Natural language processing for African languages
- URL: http://arxiv.org/abs/2507.00297v1
- Date: Mon, 30 Jun 2025 22:26:36 GMT
- Title: Natural language processing for African languages
- Authors: David Ifeoluwa Adelani,
- Abstract summary: dissertation focuses on languages spoken in Sub-Saharan Africa where all the indigenous languages can be regarded as low-resourced.<n>We show that the quality of semantic representations learned in word embeddings does not only depend on the amount of data but on the quality of pre-training data.<n>We develop large scale human-annotated labelled datasets for 21 African languages in two impactful NLP tasks.

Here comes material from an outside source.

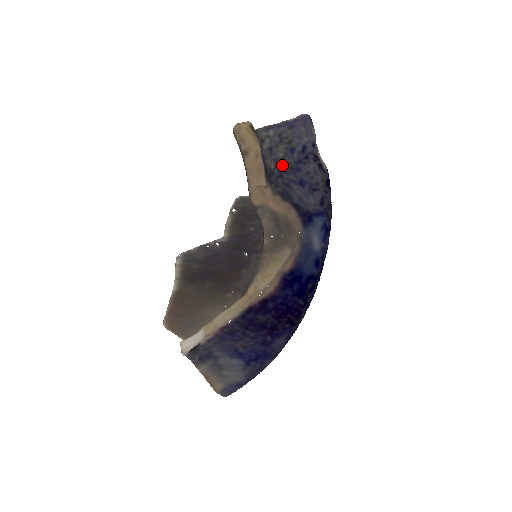
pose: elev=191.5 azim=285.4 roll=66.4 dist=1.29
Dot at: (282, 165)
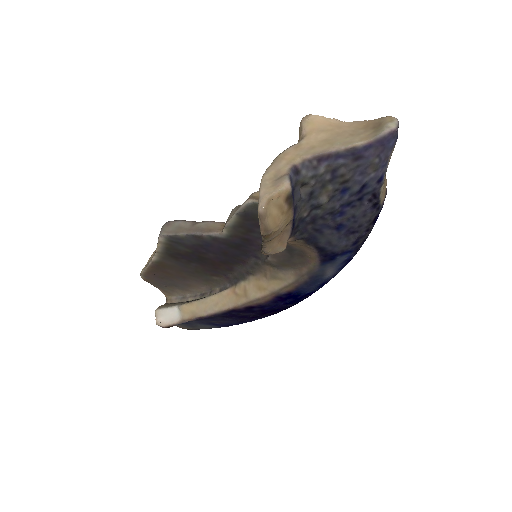
Dot at: (320, 210)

- Score: 7.884789325654572
- License: http://creativecommons.org/licenses/by/4.0/
- Abstract: Recent advances in word embeddings and language models use large-scale, unlabelled data and self-supervised learning to boost NLP performance. Multilingual models, often trained on web-sourced data like Wikipedia, face challenges: few low-resource languages are included, their data is often noisy, and lack of labeled datasets makes it hard to evaluate performance outside high-resource languages like English. In this dissertation, we focus on languages spoken in Sub-Saharan Africa where all the indigenous languages in this region can be regarded as low-resourced in terms of the availability of labelled data for NLP tasks and unlabelled data found on the web. We analyse the noise in the publicly available corpora, and curate a high-quality corpus, demonstrating that the quality of semantic representations learned in word embeddings does not only depend on the amount of data but on the quality of pre-training data. We demonstrate empirically the limitations of word embeddings, and the opportunities the multilingual pre-trained language model (PLM) offers especially for languages unseen during pre-training and low-resource scenarios. We further study how to adapt and specialize multilingual PLMs to unseen African languages using a small amount of monolingual texts. To address the under-representation of the African languages in NLP research, we developed large scale human-annotated labelled datasets for 21 African languages in two impactful NLP tasks: named entity recognition and machine translation. We conduct an extensive empirical evaluation using state-of-the-art methods across supervised, weakly-supervised, and transfer learning settings.